A Controversial bid to build more than 100 homes in Bradford has won council officers’ backing despite a wave of opposition.
Skipton Properties wants permission for 104 houses on land off Ryedale Way, Allerton.
Sandy Lane Parish Council is against the scheme but members of Bradford Council’s Regulatory and Appeals Committee will be advised to back the development when they meet on Thursday.
Members of the parish council fear the local education and health capacity is inadequate to meet the increased demand from the new homes. It has also raised concerns about the impact on wildlife.
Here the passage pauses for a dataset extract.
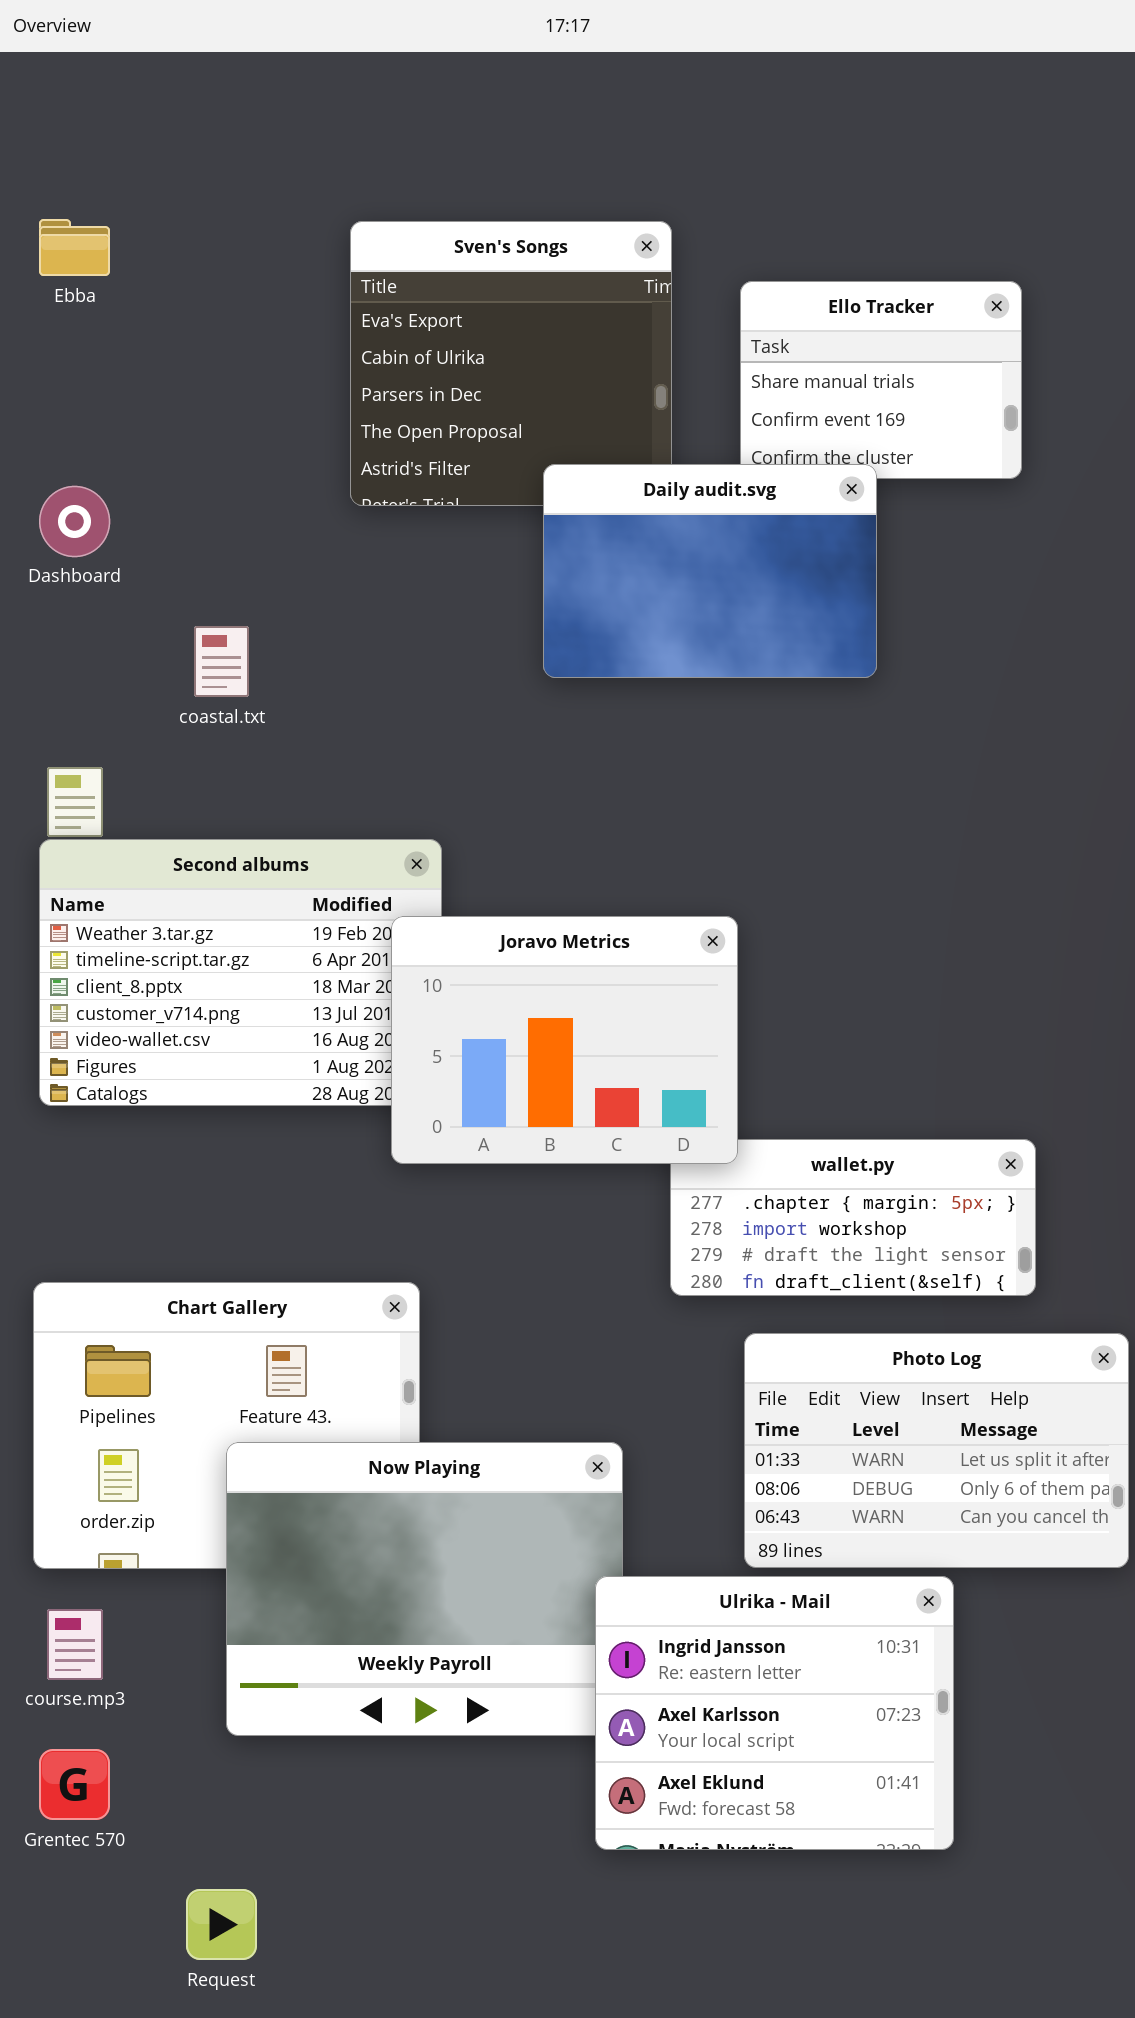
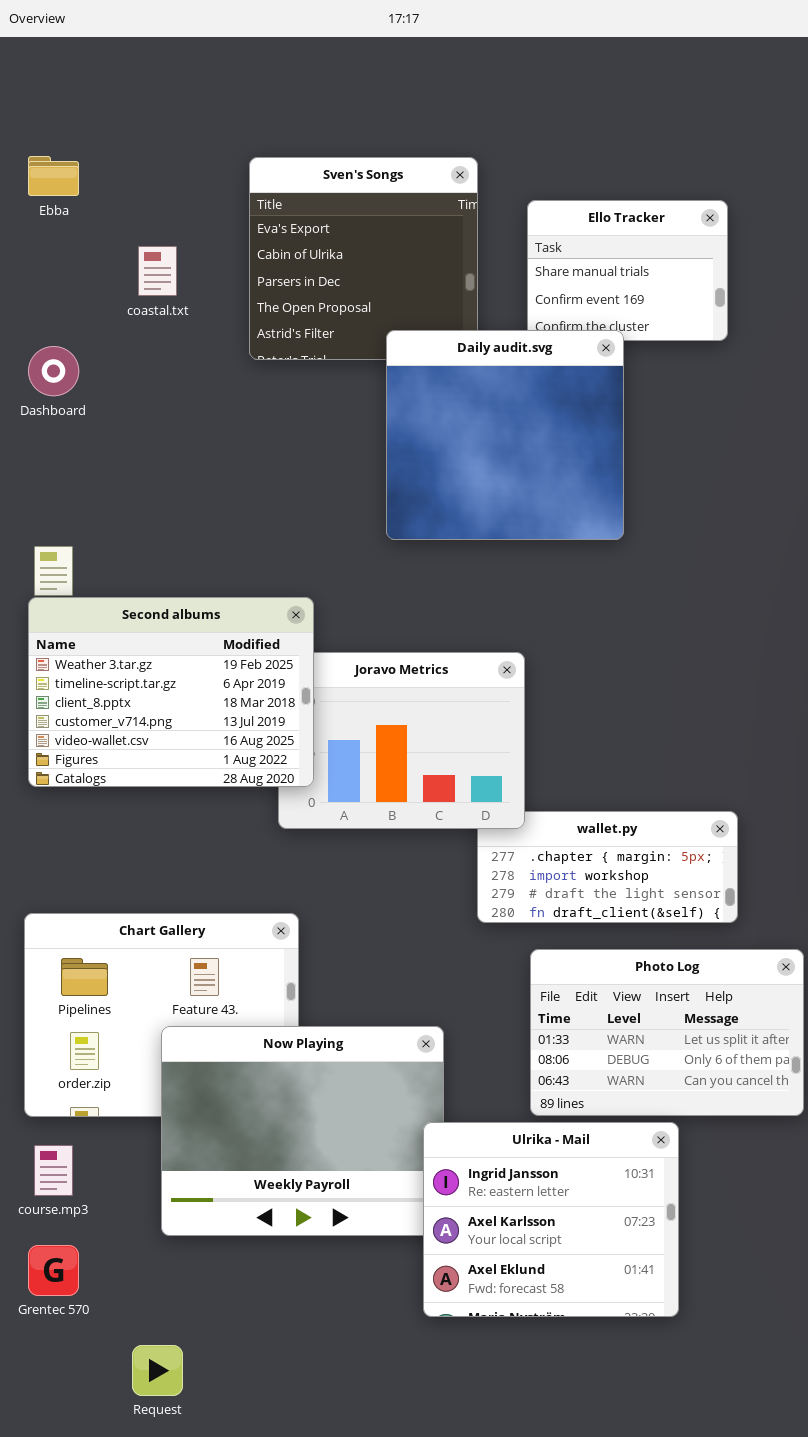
Daily audit.svg: [543,464,877,678] -> [386,330,624,540], resized
coastal.txt: [194,626,249,697] -> [138,246,177,296], moved
Second albums: [39,839,442,1106] -> [28,597,314,787], raised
Coun Bev Porter, chair of Sandy Lane Parish Council, said: “There was a meeting regarding this attended by the agents and there was no one there in support of it except for the agents. I have had emails coming into me. People are extremely concerned – they do not want this development here.
“We have one first school in Sandy Lane and it is full of pre- fabricated buildings. The school was built a long time ago and the playground has had to absorb more and more pre-fabricated classrooms to accommodate the children who are in there.”
A total of 56 people have written to Bradford Council objecting to the scheme. Critics have raised fears about traffic and pedestrian safety and claim the development will have an adverse effect on wildlife.
They also fear it will result in a loss of privacy and residential amenity.
A report to be considered by councillors says that the primary schools which are readily accessible from the development are overcrowded and warns that current capacity in these primary schools is being exceeded in some year groups.
It says that future forecasts show an increasing pupil population.
But the report also says: “The proposed housing at Ryedale Way would represent a sustainable form of development. Its economic benefits, including job creation, the New Homes Bonus, and expenditure in the local economy, carry significant weight.”
It points out that Bradford has “experienced such a sizeable and persistent under delivery of housing in recent years, which amounts to a backlog of over 5,000 units since 2008/9.”
The report says: “It is also clear that unless sites such as that at Ryedale Way are successfully implemented and brought to the market this under supply will not only remain unmet but will also grow significantly worse. This in turn will have severe impact on the prospects for regeneration in the district and will exacerbate existing and growing problems of overcrowding and long waiting lists for social housing which already exist in part of the district.”
The proposal includes 10 affordable two-bed houses and six affordable three-bed houses.
Skipton Properties has agreed to a contribution of £435,254 towards primary and secondary education facilities.